Re: "To Western media: It's a bit more complicated" and "What's good for America is not good for the world", Letters, May 14.

How letter-writer Tony Lee can say that the political crisis has nothing to do with Isaan is a mystery to me. It all started there. Thaksin Shinawatra was astute enough to observe that Chavalit Yongchaiyudh had unwavering support in Isaan and decided to expand on that concept. Lee is correct in saying that it has to do with kleptocracy, but it should be remembered that this practice exists on both sides. The very same gentleman who is now stoking the flames against the Shinawatras was reportedly heavily involved in it not so long ago.

As for Tony Lee dragging America into it because US Embassy officials declined to receive the PDRC's letter and sent a security guard instead, it would be funny if it weren't so pathetic. That, along with his assertion that 90 per cent of the land in Isaan is owned by 10 per cent of the people is pure balderdash, unless he is talking about the land situated in the towns - the farmlands have been in families for generations.

It is true that the Isaan people are good, hard-working people. But Thaksin convinced them they could have more without the extra effort and they loved him for it. The problem is that this is only partially true. They could derive more profit from their labour with a more equitable deal on rice, but that is not what he offered them. He offered them freebies and they liked it.
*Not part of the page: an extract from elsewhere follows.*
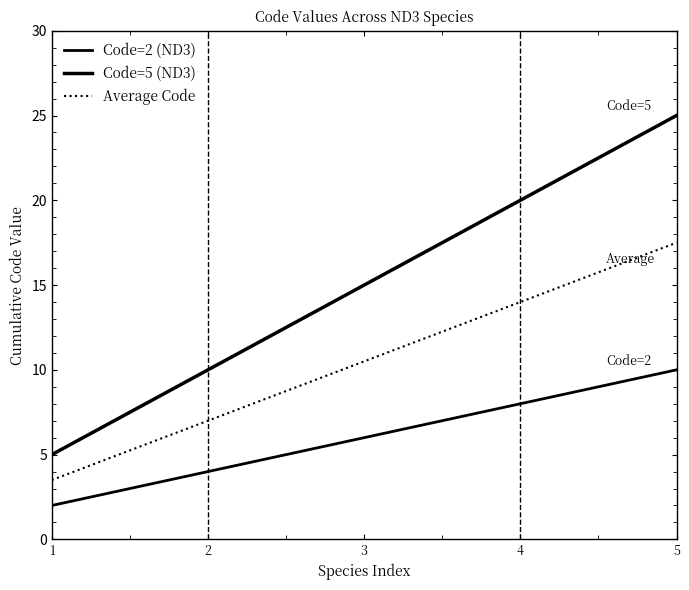

Which series has the largest total across all categories?

Code=5 (ND3)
So much so that those friendly people have now got a glimpse of the other side and they like it and may even be willing to become violent to share in the spoils.

Manipulations of the rules by both sides are always just a method of protecting the powers-that-be from the other side.

In years gone by it was all basically the same people on both sides and everyone eventually got a turn at the trough. But Thaksin was an outsider and broke the rules by upping the ante, offering Bt500 rather than Bt3 for a vote and delivering health insurance and village loans. Unfortunately he opened a Pandora's Box in doing so. This was intolerable to the establishment, who, if it can't pull off a coup, uses the courts to achieve the same end. Now they want to "reorganise", which is just another name for creating a new Constitution that favours their side. And so it goes. Only this time, if they succeed, there will be blood.

Clara Holzer was right in stating that it is a complicated situation, but I don't believe that anyone truly understands how complicated and volatile it is.